Wednesday, January 26, 2011

Quantifying the unquantifiable: relocation of county offices

Two months ago, Columbia County floated a proposal to move most of its operations, currently housed in four separate buildings in Hudson, to an empty Walmart building on Fairview Avenue. The proposal was widely criticized, although perhaps not as much as an earlier proposal to move social services to the Ockawamick School in Claverack. More recently, the county issued a Request for Proposals to attract a qualified firm to formally study its spatial needs and recommend how and where county offices (save for those legally mandated to remain in Hudson) ultimately ought to live.
 The Ockawamick School in Claverack [photo from http://newsroom.wgxc.org ]
I briefly considered throwing my own hat into this ring, but quickly realized I would not be capable of the objectivity required. I am partial to county offices remaining in Hudson and I wouldn't be able to conduct a study that might have to conclude they should move out. Too, I think any formal study of the matter is automatically stacked against Hudson on two crucial counts:
  1. Parking. Any suburban site wins against Hudson, unless someone figures out how to get a parking garage built in the city for short money. Although there are probably few fans of parking garages in these parts, Hudson may have reached the point where it needs to get serious about building onefor the county, for police vehicles (in concert with a new police station), for seniors (if/when a senior center is built), for visitors to Club Helsinki and TSL, for our general tourist population, and for us. Presumably a number of these players would fund it, but garages don't come cheap. I plan to blog on this in detail soon.
  2. Culture. Hudson wins a cultural face-off against any suburban location, in no small part because suburbs don't have and don't desire to have cultureat least, not of the shoe-leather-meets-the-pavement variety. A properly located and well designed county headquarters in Hudson could be a great help to Hudson's culture, and also would bring the cultural benefits of Hudson to many of its employees. (Although I suspect a fair percentage of county employees are hardcore suburbanites that see no benefit to being in Hudson.) But how does one objectively measure culture?
The objective measurements such studies have to use are important, but they may work against Hudson. "Efficiency" has been trotted out repeatedly by the county to justify its previous proposals to move to the suburbs, and the word appears five more times in the RFP. Implicit in such usage, I believe, is a simplistic notion prevalent in American culture for decades, that a suburban building is inherently more efficient than an urban one. There's something about that unfettered, freestanding building in the middle of a parking lot that leads too many decision makers to conclude that real work is being done there, while the same operation in an urban setting is believed cluttered with irrelevancies that compromise operations. I found it telling that at the county's December 5 presentation on possibly moving to Walmart, "efficiency" was used dozens of times as an ostensible justification for the move, even though no data of any kind was provided to back up the argument. Suburbs are efficient, urban places are inefficient, is the assumption.
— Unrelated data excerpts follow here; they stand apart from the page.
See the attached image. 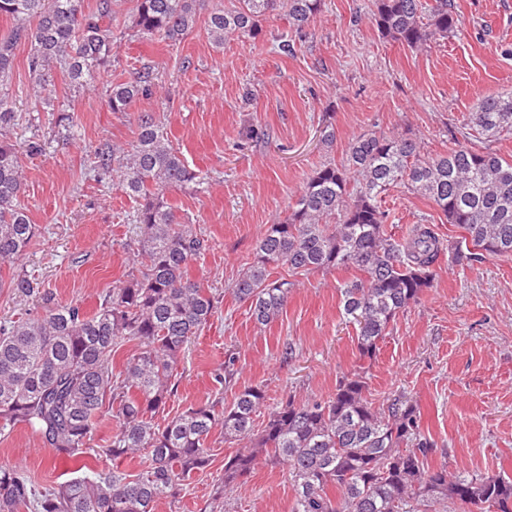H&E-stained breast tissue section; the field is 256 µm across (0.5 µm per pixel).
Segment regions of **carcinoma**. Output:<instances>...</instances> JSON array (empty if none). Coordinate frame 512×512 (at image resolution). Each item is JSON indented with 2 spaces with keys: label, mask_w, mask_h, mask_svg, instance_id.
Masks as SVG:
<instances>
[{
  "label": "carcinoma",
  "mask_w": 512,
  "mask_h": 512,
  "mask_svg": "<svg viewBox=\"0 0 512 512\" xmlns=\"http://www.w3.org/2000/svg\"><path fill=\"white\" fill-rule=\"evenodd\" d=\"M202 0H135L133 28L149 40L176 42L196 24ZM383 37L416 48L456 34L460 19L451 0H373ZM323 0H240L216 8L206 31L224 39L252 36L260 18L276 10L295 31L315 21ZM113 0H0V16L14 21L0 39V83L8 80L13 50L30 45L27 67L44 90L52 71L82 87L112 61ZM153 74L137 72L111 86L113 112L152 96ZM43 107L55 111L52 94ZM57 112V111H55ZM8 97L0 94V130L14 125ZM55 126L72 132V116L57 112ZM136 139L124 148L104 143L95 169L139 201L135 257L138 274L108 290L89 314L78 303L42 294V311L0 321V435L24 427L59 454L87 469L64 483L41 487L12 466L0 465V512H155L177 498L185 482L212 464L208 438L249 444L224 457L211 512L224 508V490L268 457L288 469L292 512H512V481L501 477L428 467L435 444L422 431L418 408L393 400L385 409L367 397L358 372L341 377L326 399L290 392L268 413L260 432L255 417L266 406L265 390L241 387L233 401L191 405L159 422L157 414L177 391V370L191 341L218 312L220 293L193 279L190 262L212 248L207 235L182 221L164 199L170 188L198 187L200 174L174 146L154 112L136 116ZM471 137L445 154L421 153L407 134L371 133L350 144L347 162L325 163L295 196L288 216L266 227L253 261L231 293L249 304L254 323L267 326L283 313L292 283L272 278L283 266L293 274L345 268L363 277L340 291L342 314L356 326L359 354L373 358L400 313L433 287L444 253L459 265L488 254L512 256V161L484 146L512 132V89L481 99L470 118ZM403 187L429 199L447 222L464 231L459 241H441L423 225L396 239L388 233L382 200ZM25 183L15 144L0 133V265H13L35 244L36 227L21 202ZM18 296L39 294L26 274L0 277V289ZM139 352L117 362L123 343ZM236 353L225 354L220 389L236 384ZM116 422L109 447L99 453L138 461L134 472L97 470L89 463L97 422ZM441 509H436V506Z\"/></svg>",
  "instance_id": "carcinoma-1"
}]
</instances>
Efficiency is an important consideration, but it's very easy for those who control the things being measured to leave out factors that are oblique but nonetheless important to the efficiency equation. In this case, I am wondering if and how the needs, costs, and inefficiencies that a suburban location will visit upon departmental clients will be measured. Hudson mayoral aide Carmine Pierro (via Gossips of Rivertown) states that forty-six percent of Health Department clients and fifty-five percent of Department of Social Services clients live in Hudson. What costs and inefficiencies will they incur in driving or schlepping to a suburban location? This alone would seem to cancel out the efficiencies presumed inherent in a suburban location, and that's before we get to the fossil fuel burning and air polluting and paradise paving aspects of the picture. 

Ken Flood, Columbia County's Planning and Economic Development Commissioner, was careful to note in my conversation with him on Monday that the county will not use bottom line cost as the sole basis for making a decision on relocation. The county knows there are benefits to being in Hudson that aren't about efficiency. So keep your eyes and ears open as to whom the RFP is awarded, and make sure you get on them to include in their study all the stuff they might not know how to measure, but that we Hudsonians know are important to both us and the county.